Adanato/llama3_8b_instruct_ppl_baseline-llama3_8b_instruct_ppl_bin_5
Adanato/llama3_8b_instruct_ppl_baseline-llama3_8b_instruct_ppl_bin_5 is an 8 billion parameter instruction-tuned language model, fine-tuned from Meta-Llama-3-8B-Instruct. This model is specifically adapted using the llama3_8b_instruct_ppl_bin_5 dataset, offering a base for further specialized applications. It maintains the 8192 token context length of its base model, making it suitable for tasks requiring moderate context understanding.
Loading preview...
Overview
This model, named Meta-Llama-3-8B-Instruct_e1_llama3_8b_instruct_ppl_bin_5, is a fine-tuned variant of the Meta-Llama-3-8B-Instruct base model.

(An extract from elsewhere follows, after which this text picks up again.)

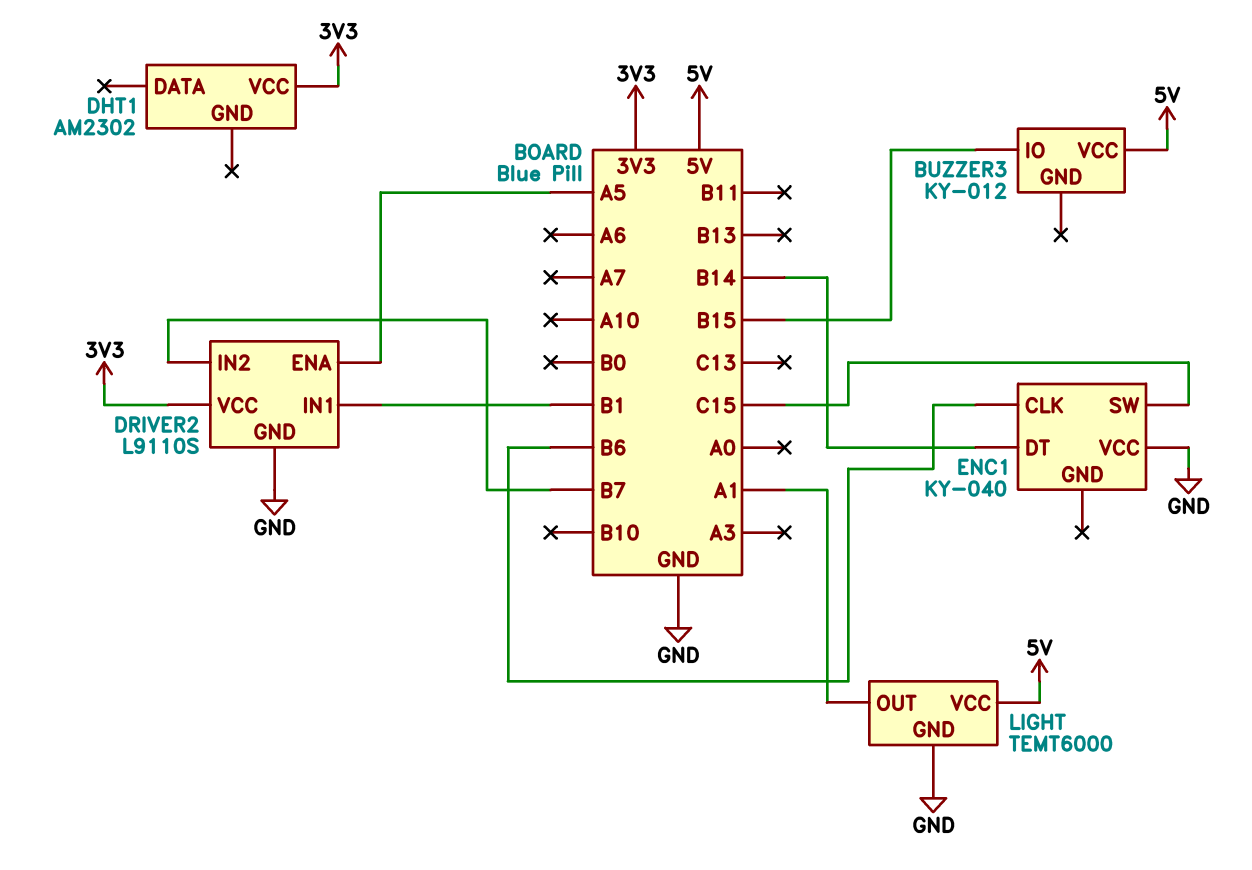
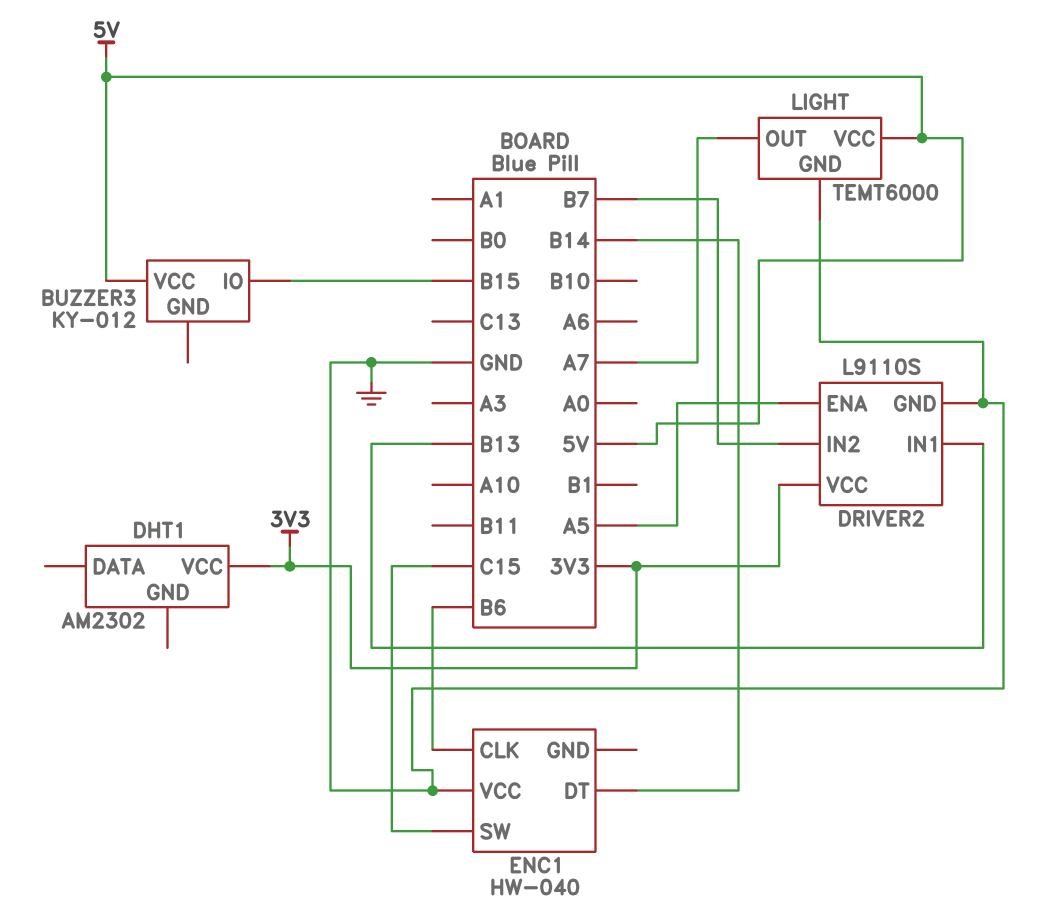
DRIVER2 pin IN1: B1 -> B13
ENC1: KY-040 -> HW-040
LIGHT pin OUT: A1 -> A7

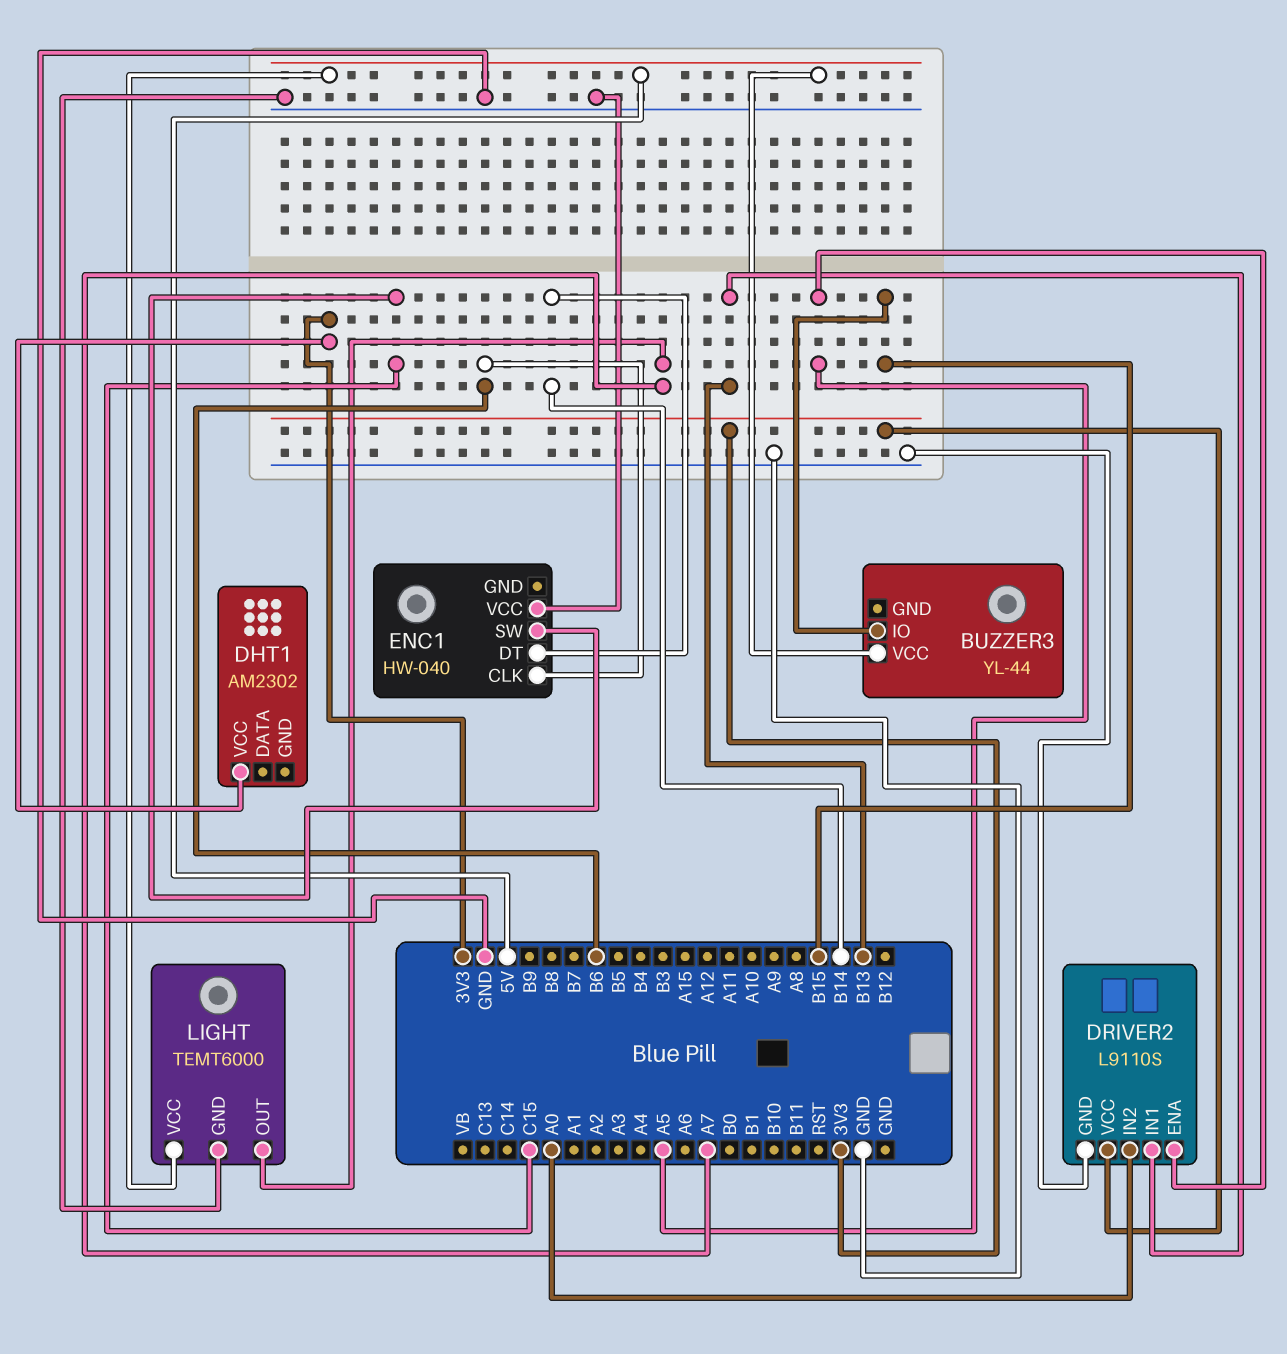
BUZZER3: KY-012 -> YL-44
DRIVER2 pin IN2: B7 -> A0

It has 8 billion parameters and a context length of 8192 tokens. The fine-tuning process utilized the llama3_8b_instruct_ppl_bin_5 dataset, suggesting a specialization for tasks related to perplexity baseline optimization or specific data distributions.
Training Details
The model was trained with the following key hyperparameters:
- Learning Rate: 1e-05
- Batch Sizes:
train_batch_sizeof 4,eval_batch_sizeof 8 - Gradient Accumulation: 8 steps, leading to a
total_train_batch_sizeof 128 - Optimizer: ADAMW_TORCH_FUSED with betas=(0.9, 0.999) and epsilon=1e-08
- Scheduler: Cosine learning rate scheduler with a warmup ratio of 0.1
- Epochs: 1.0 epoch
- Environment: Multi-GPU setup with 4 devices
Intended Use
While specific intended uses and limitations are not detailed in the provided information, its origin as an instruction-tuned Llama 3 model suggests suitability for general instruction-following tasks. The fine-tuning on a specific dataset implies potential performance enhancements for tasks aligned with that dataset's characteristics.